Faith Nyasuguta
Officials in Malawi have exhumed the bodies of 26 suspected Ethiopian migrants from a mass grave 255 kilometers (155 miles) north of the capital, Lilongwe, according to the police.
“The grave was discovered late on Tuesday but we cordoned it off and started exhuming today. So far, we have discovered 25 bodies,” police spokesman Peter Kalaya told AFP.
Police were alerted by villagers who stumbled on the grave while collecting wild honey in a forest.
“We suspect that they were illegal migrants who were being transported to South Africa via Malawi,” he said.
He added that evidence gathered from the site indicated that the victims were Ethiopian males aged between 25 and 40 years.
EXHUMED FOR AUTOPSY
The decomposing bodies were exhumed and taken to a morgue for post-mortem.

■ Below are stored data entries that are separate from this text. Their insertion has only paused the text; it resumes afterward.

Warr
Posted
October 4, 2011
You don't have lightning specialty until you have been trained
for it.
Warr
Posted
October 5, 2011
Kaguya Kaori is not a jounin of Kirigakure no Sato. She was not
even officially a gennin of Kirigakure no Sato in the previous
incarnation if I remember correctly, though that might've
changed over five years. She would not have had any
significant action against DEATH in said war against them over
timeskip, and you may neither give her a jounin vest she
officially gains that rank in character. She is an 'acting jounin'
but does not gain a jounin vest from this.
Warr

The police noted that the bodies appear to have been buried “probably not more than a month” ago.
In recent years, Malawi 🇲🇼 has been a popular route for illegal immigrants from East Africa being smuggled to South Africa — the continent’s most industrialised country and a magnet for poor migrants from elsewhere on the continent.
Most times, police catch trucks transporting migrants passing through the country en route to South Africa, via Mozambique.
According to Kalaya, authorities had intercepted 221 illegal immigrants, 186 of whom were Ethiopians, between January and September this year.
Some two years ago, immigration authorities in neighbouring Mozambique made a grim discovery, finding 64 migrants from Ethiopia dead inside a freight container loaded on a truck.
They were presumed to have passed away from suffocation. A few survivors were among the group.
The International Organisation for Migration (IOM) chief in Malawi Nomagugu Ncube said they were still gathering information about the latest incident.
“IOM notes with concern the continued loss of migrants’ lives along the migration journey and calls upon state and non-state actors to work together to promote legal pathways for migration,” she told AFP.